Our data originates from authentic inpatient records, which are anonymized using Generative Adversarial Networks (GANs) to preserve the original data distributions while ensuring patient confidentiality. To prevent data exploitation and enhance security, our API continuously generates unique, synthetic electronic health record sequences for validators, protecting against replay attacks.
How can I train my model?
Our base model is a small Transformer model equipped with a customized tokenizer for electronic health record (EHR) data. We recommend miners train their model based on our tokenizer. Training data is available at this link. Miners are also encouraged to use their own sourced EHR data for training.
Validator minimum staking requirements
Validators need to stake at least 10,000 Tao on the mainnet to query our data API, and Testnet validators won't have access to the data API, but they can still acquire data locally for testing purposes. Locally obtained data carries significantly less weight than data from the API.
How the synthetic EHR data generator is built?

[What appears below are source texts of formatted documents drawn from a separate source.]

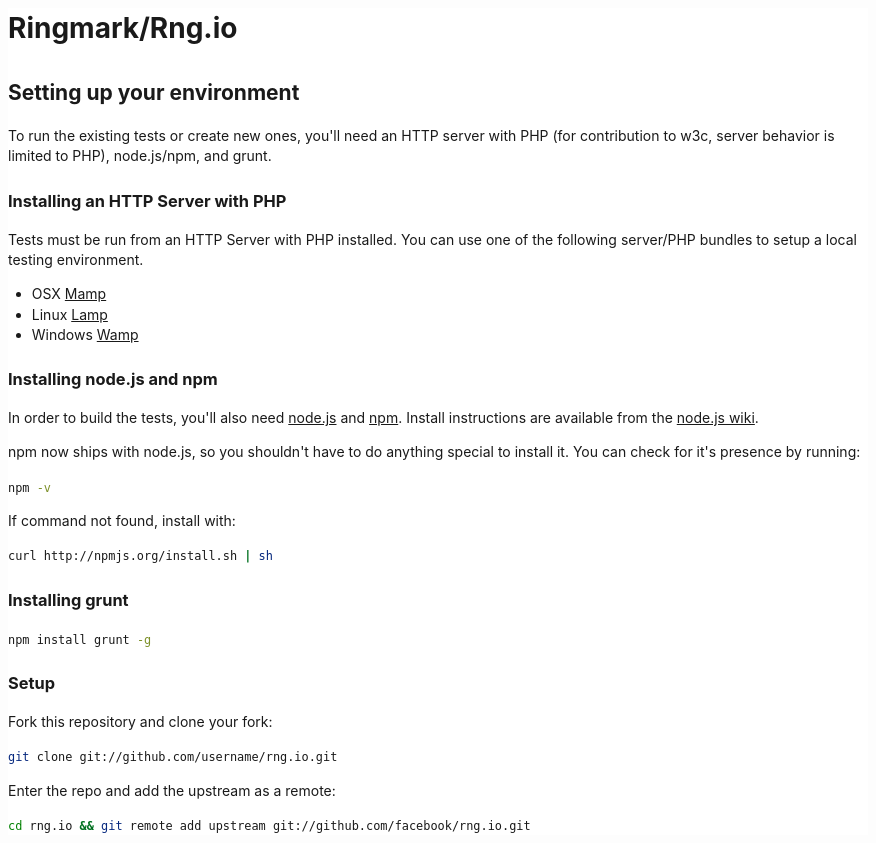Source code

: # Ringmark/Rng.io


## Setting up your environment

To run the existing tests or create new ones, you'll need an HTTP server with PHP (for contribution to w3c, server behavior is limited to PHP), node.js/npm, and grunt.

### Installing an HTTP Server with PHP

Tests must be run from an HTTP Server with PHP installed. You can use one of the following server/PHP bundles to setup a local testing environment.

- OSX [Mamp](http://www.mamp.info/en/index.html)
- Linux [Lamp](http://www.lamphowto.com/)
- Windows [Wamp](http://www.wampserver.com/en/)

### Installing node.js and npm

In order to build the tests, you'll also need [node.js](https://github.com/joyent/node) and [npm](https://github.com/isaacs/npm). Install instructions are available from the [node.js wiki](https://github.com/joyent/node/wiki/Installation).

npm now ships with node.js, so you shouldn't have to do anything special to install it. You can check for it's presence by running:

```bash
npm -v
```

If command not found, install with:

```bash
curl http://npmjs.org/install.sh | sh
```

### Installing grunt

```bash
npm install grunt -g
```


### Setup

Fork this repository and clone your fork:

```bash
git clone git://github.com/username/rng.io.git
```

Enter the repo and add the upstream as a remote:

```bash
cd rng.io && git remote add upstream git://github.com/facebook/rng.io.git
```
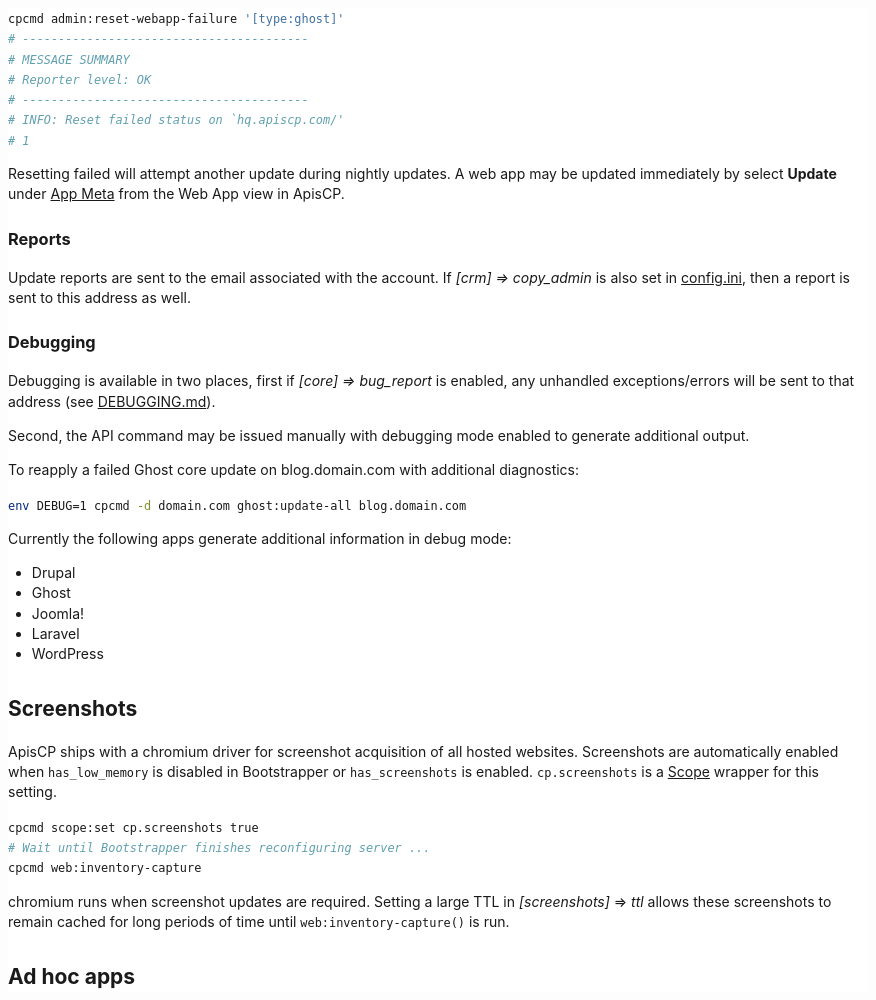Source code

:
 ```bash
cpcmd admin:reset-webapp-failure '[type:ghost]'
# ----------------------------------------
# MESSAGE SUMMARY
# Reporter level: OK
# ----------------------------------------
# INFO: Reset failed status on `hq.apiscp.com/'
# 1
```

Resetting failed will attempt another update during nightly updates. A web app may be updated immediately by select **Update** under <u>App Meta</u> from the Web App view in ApisCP.

### Reports

Update reports are sent to the email associated with the account. If *[crm] => copy_admin* is also set in [config.ini](Tuneables.md), then a report is sent to this address as well. 

### Debugging

Debugging is available in two places, first if *[core] => bug_report* is enabled, any unhandled exceptions/errors will be sent to that address (see [DEBUGGING.md](../DEBUGGING.md)).

Second, the API command may be issued manually with debugging mode enabled to generate additional output.

To reapply a failed Ghost core update on blog.domain.com with additional diagnostics:

```bash
env DEBUG=1 cpcmd -d domain.com ghost:update-all blog.domain.com
```

Currently the following apps generate additional information in debug mode:

- Drupal
- Ghost
- Joomla!
- Laravel
- WordPress

## Screenshots
ApisCP ships with a chromium driver for screenshot acquisition of all hosted websites. Screenshots are automatically enabled when `has_low_memory` is disabled in Bootstrapper or `has_screenshots` is enabled. `cp.screenshots` is a [Scope](Scopes.md) wrapper for this setting.

```bash
cpcmd scope:set cp.screenshots true
# Wait until Bootstrapper finishes reconfiguring server ...
cpcmd web:inventory-capture
```

chromium runs when screenshot updates are required. Setting a large TTL in *[screenshots]* => *ttl* allows these screenshots to remain cached for long periods of time until `web:inventory-capture()` is run.

## Ad hoc apps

The synthetic EHR data generator is built following a method detailed in a publication, which can be found here. We utilized datasets from both the US and the UK. The US hospital data is sourced from MIMIC-IV. The UK data is sourced from THIN. Due to the sensitivity of health data, models trained on EHR data cannot be made publicly available. This restriction is in place to prevent the potential reconstruction of the original dataset by malicious parties, similar to attempts to reverse engineer the training sets of large language models. As an example, you can find our data generator trained on synthetic EHR data here.